» **Exercise directions**
Look through the listing below and write out exactly the lines from the line with "plush toy: present" to the line with "toy train: present", both included, and no others.

[[ Recorded information open ]]

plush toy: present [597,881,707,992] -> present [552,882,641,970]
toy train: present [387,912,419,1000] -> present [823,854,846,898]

[[ Recorded information closed ]]
[[ Recorded information open ]]

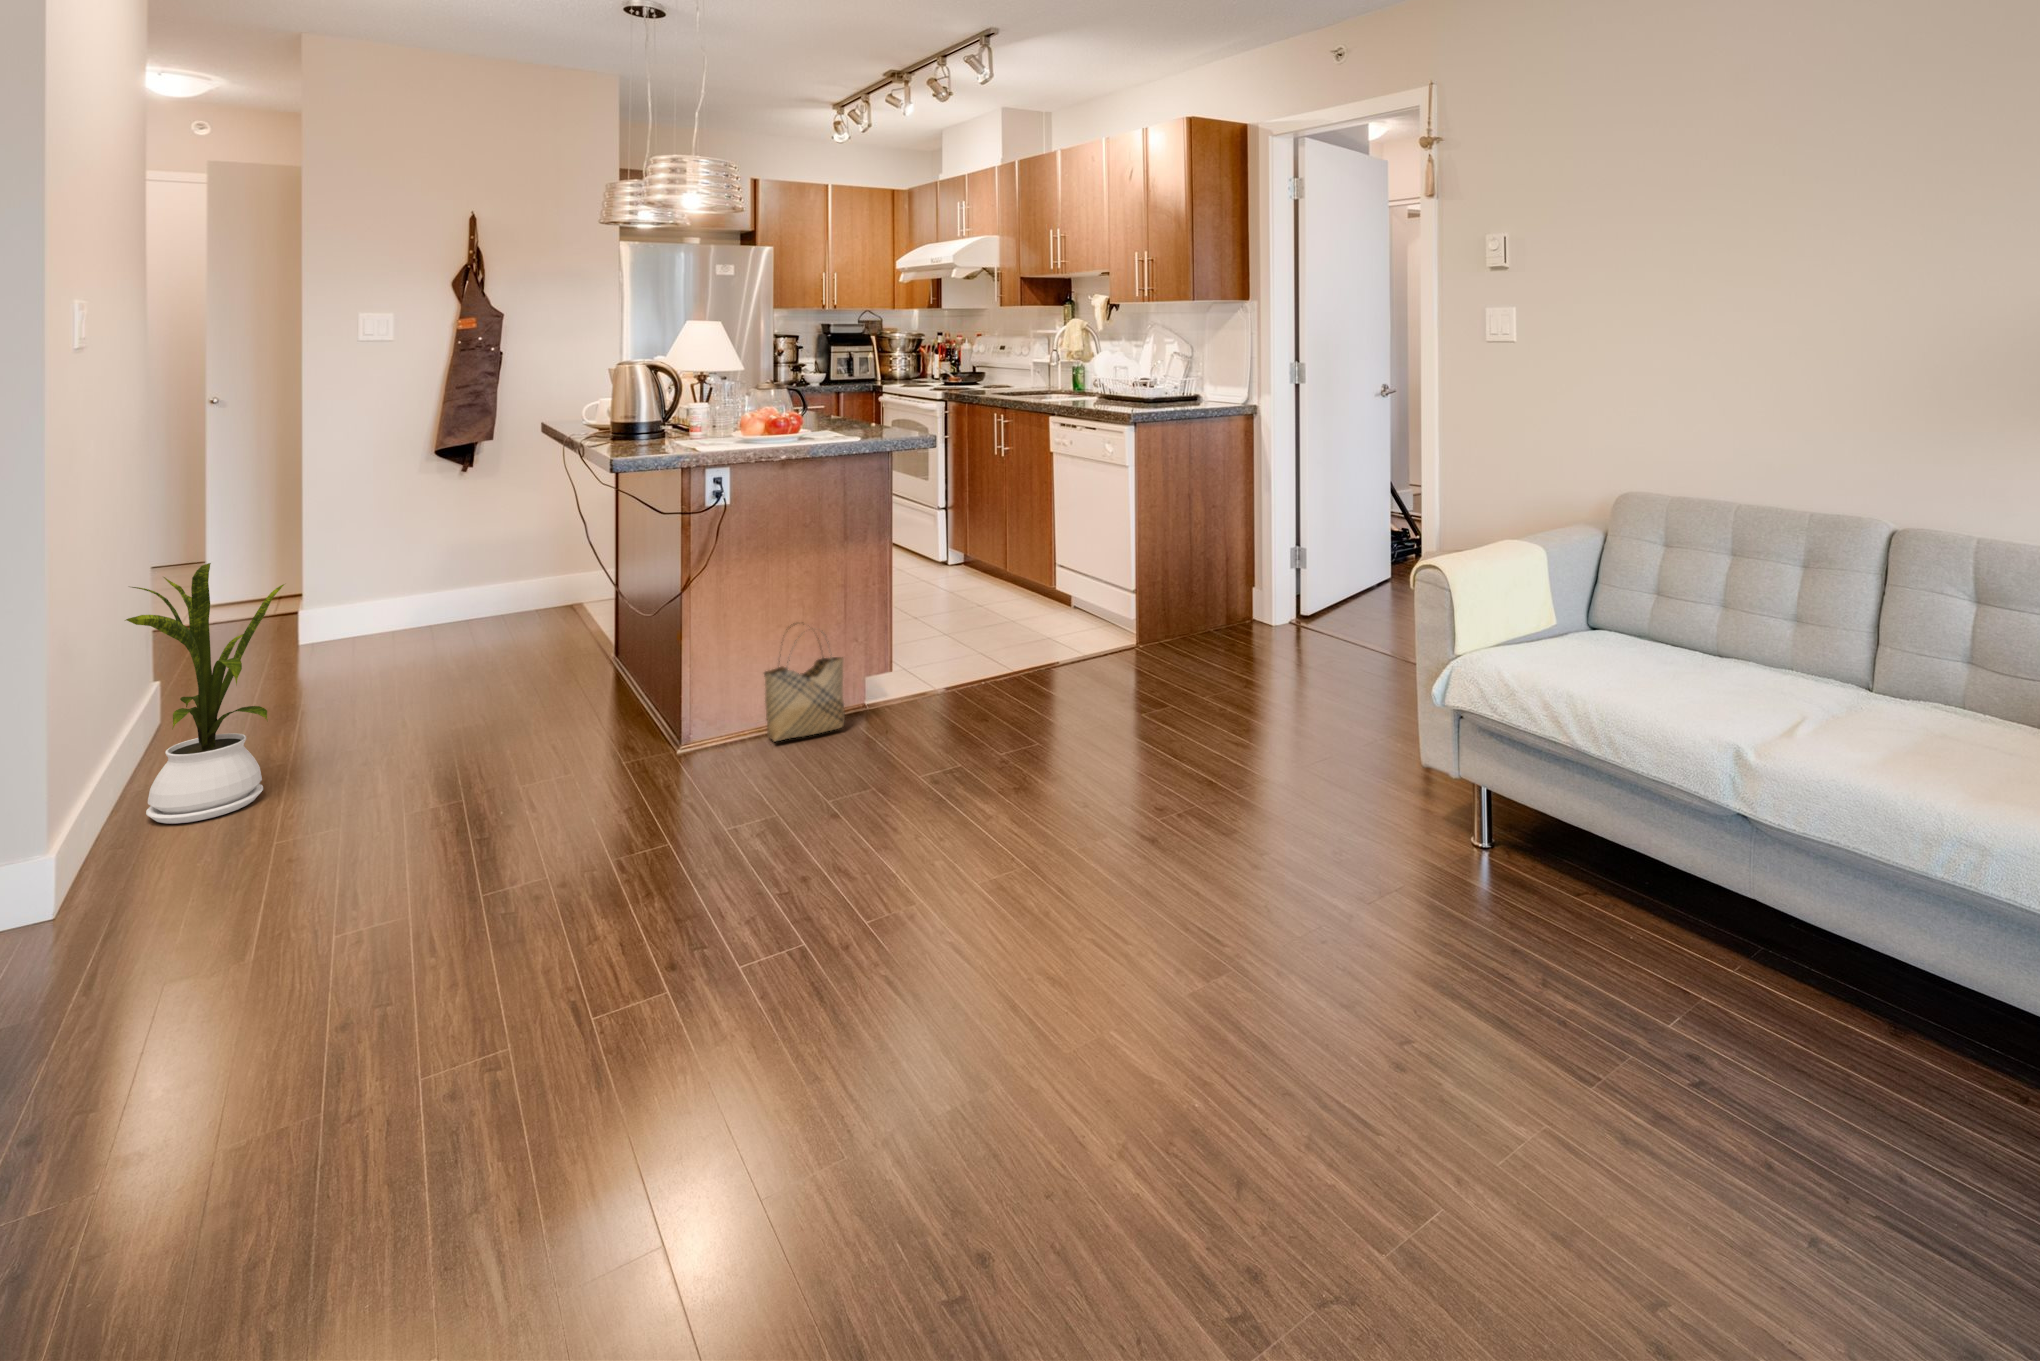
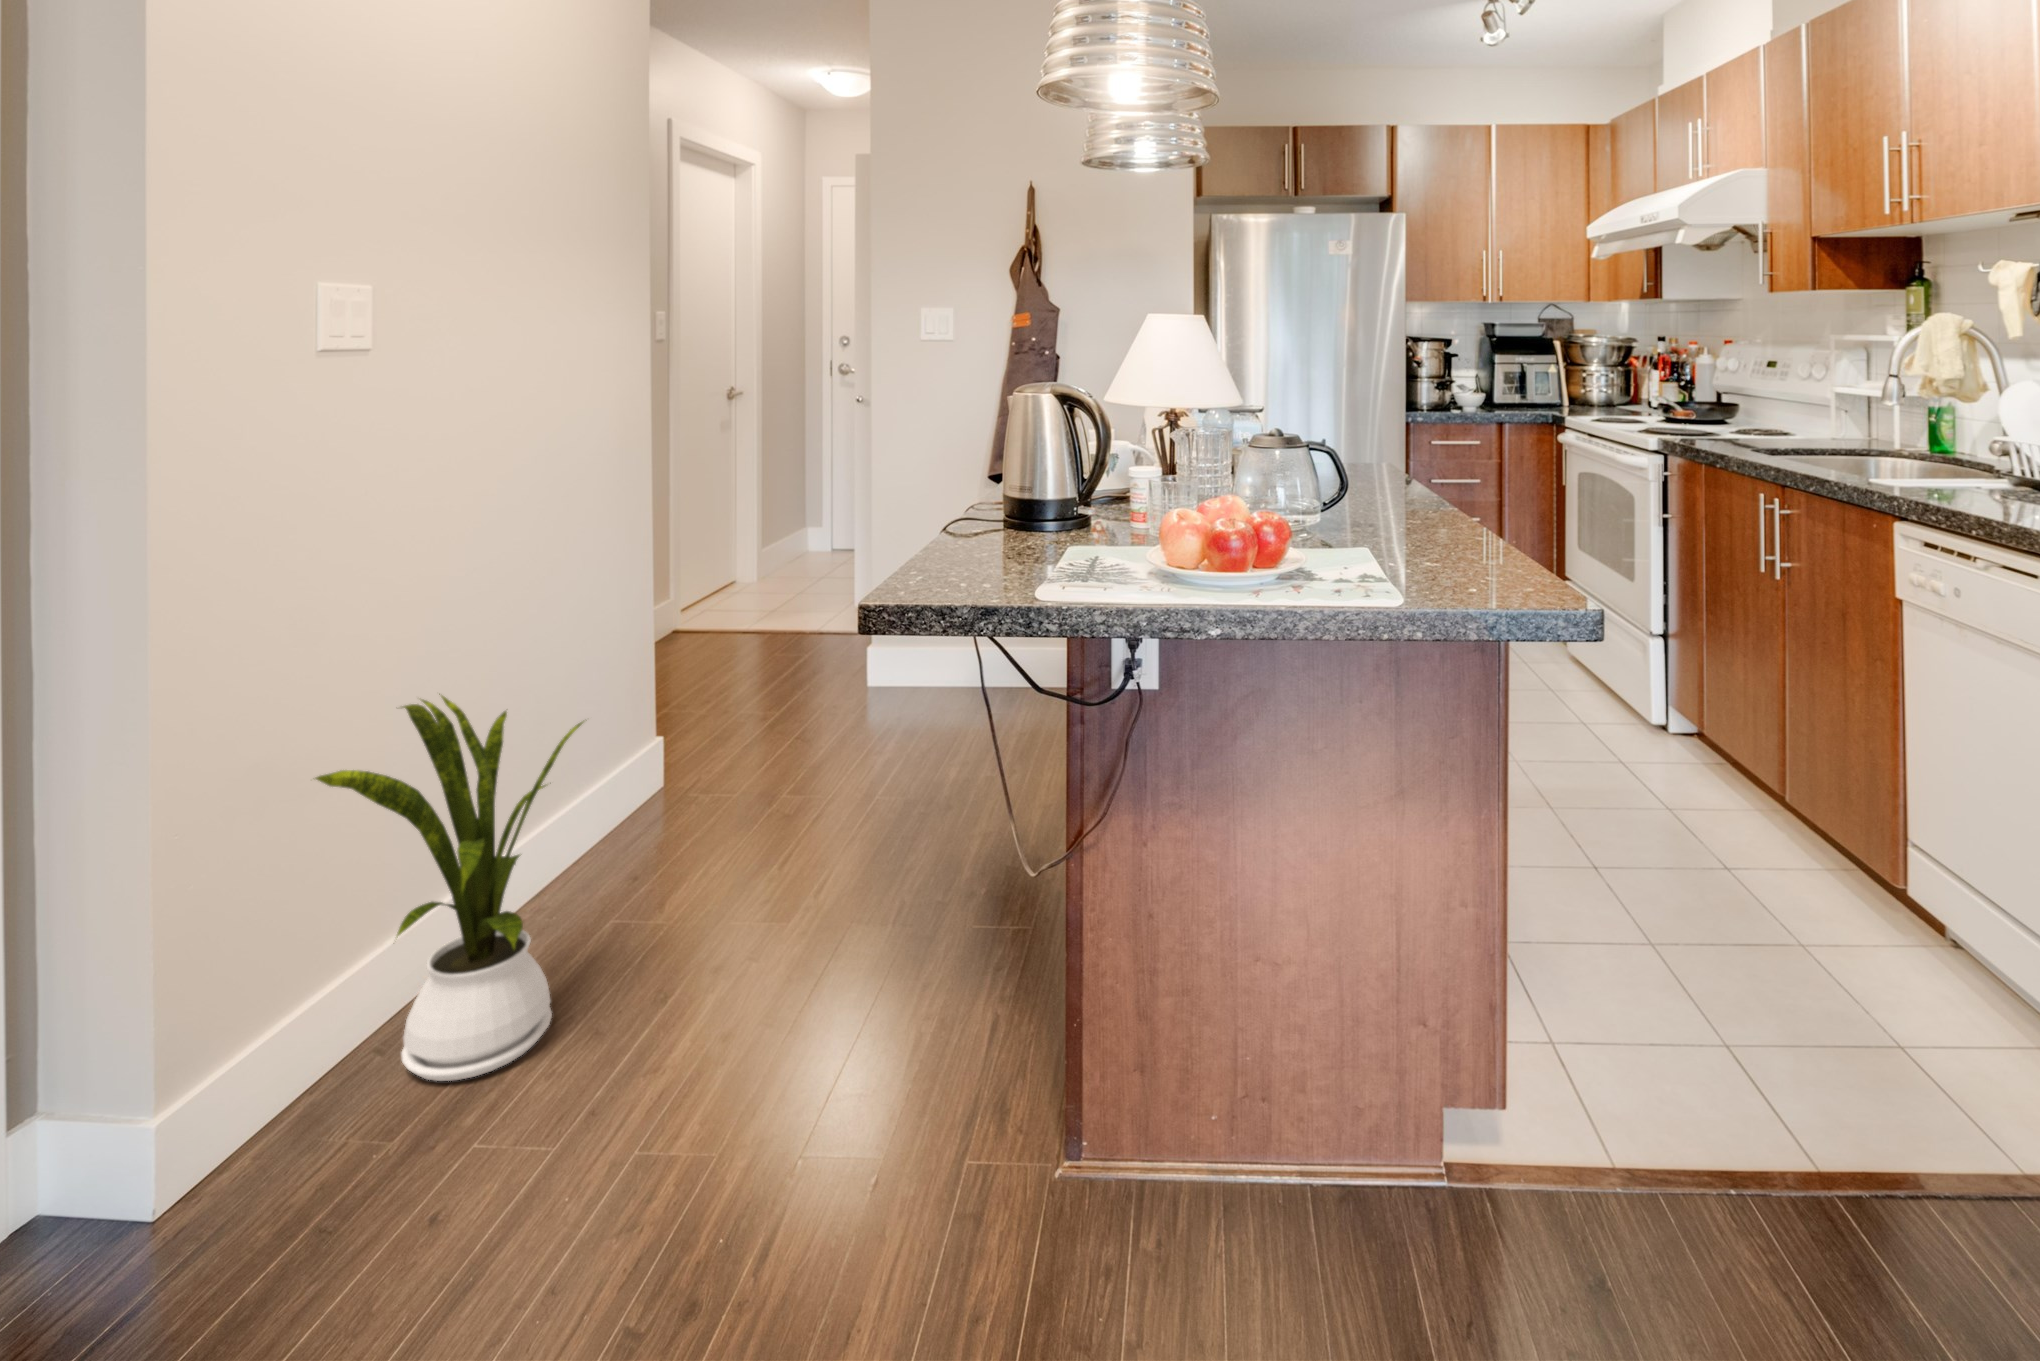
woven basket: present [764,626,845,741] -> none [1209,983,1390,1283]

[[ Recorded information closed ]]
[[ Recorded information open ]]

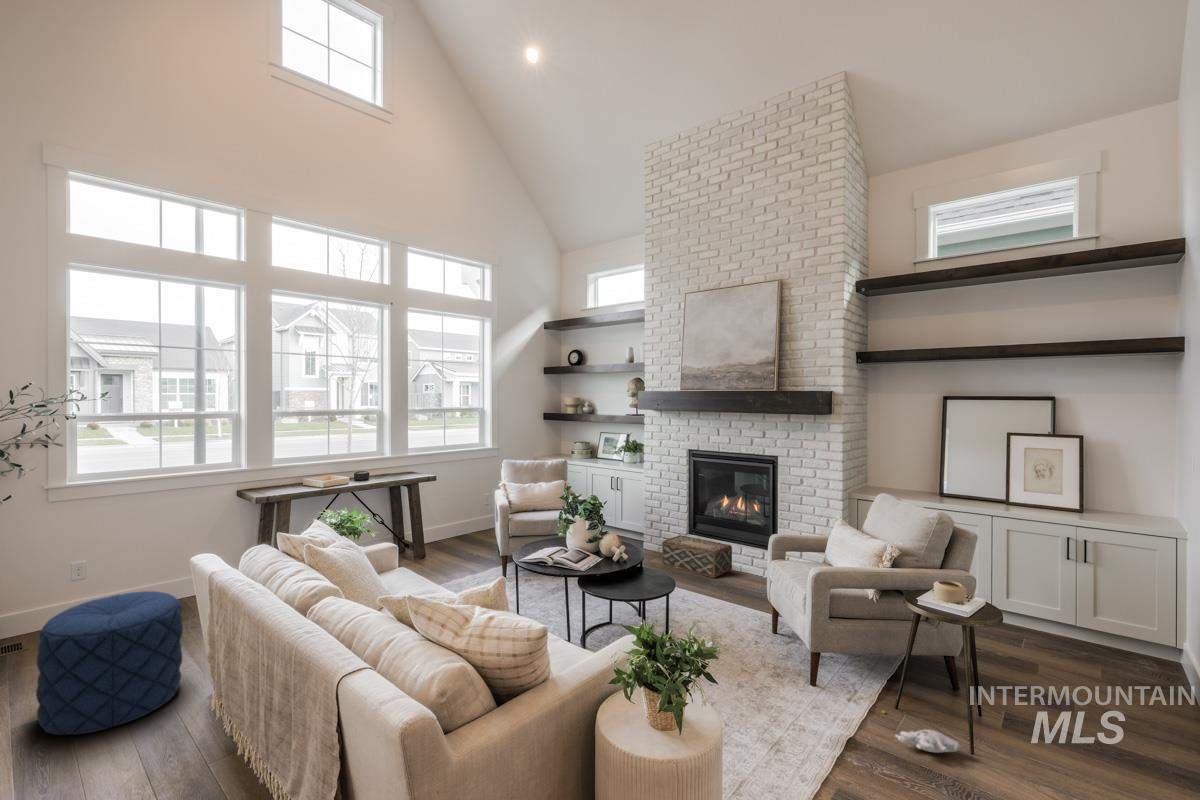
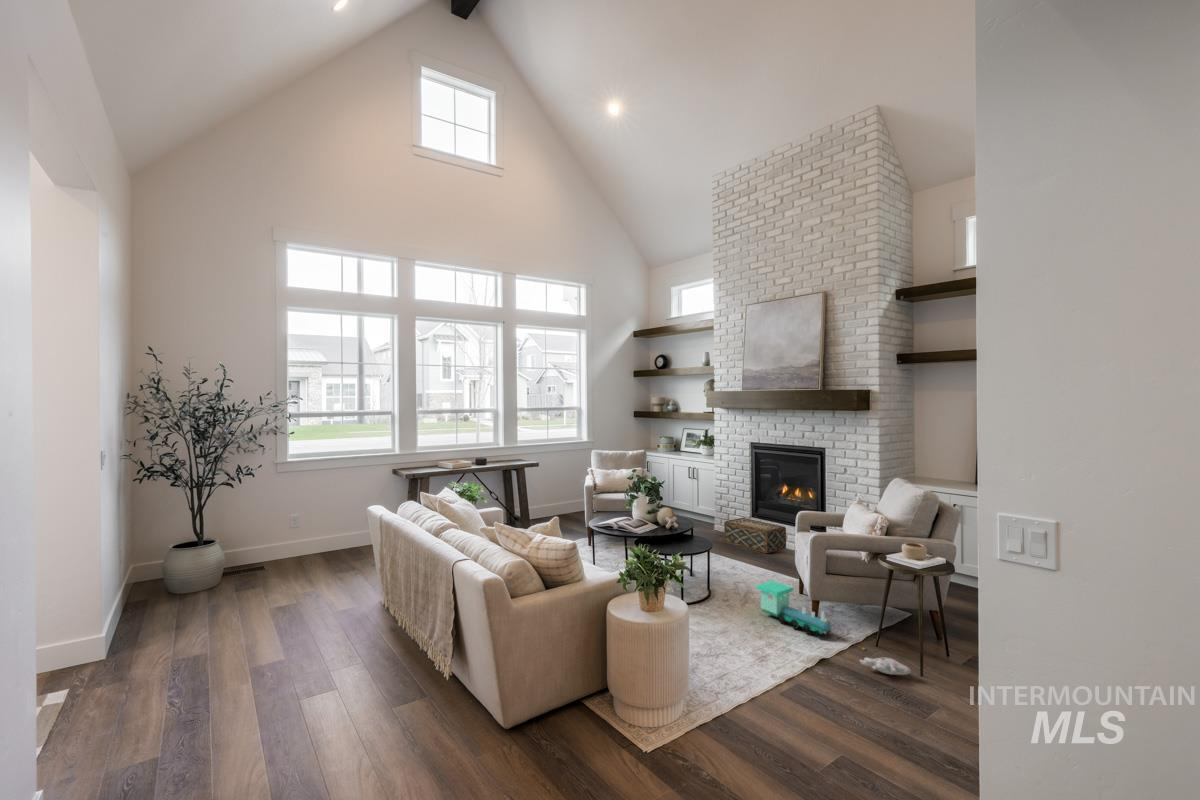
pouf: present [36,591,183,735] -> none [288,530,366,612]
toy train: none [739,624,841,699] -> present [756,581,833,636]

[[ Recorded information closed ]]

» **Result of this task**
plush toy: present [597,881,707,992] -> present [552,882,641,970]
toy train: present [387,912,419,1000] -> present [823,854,846,898]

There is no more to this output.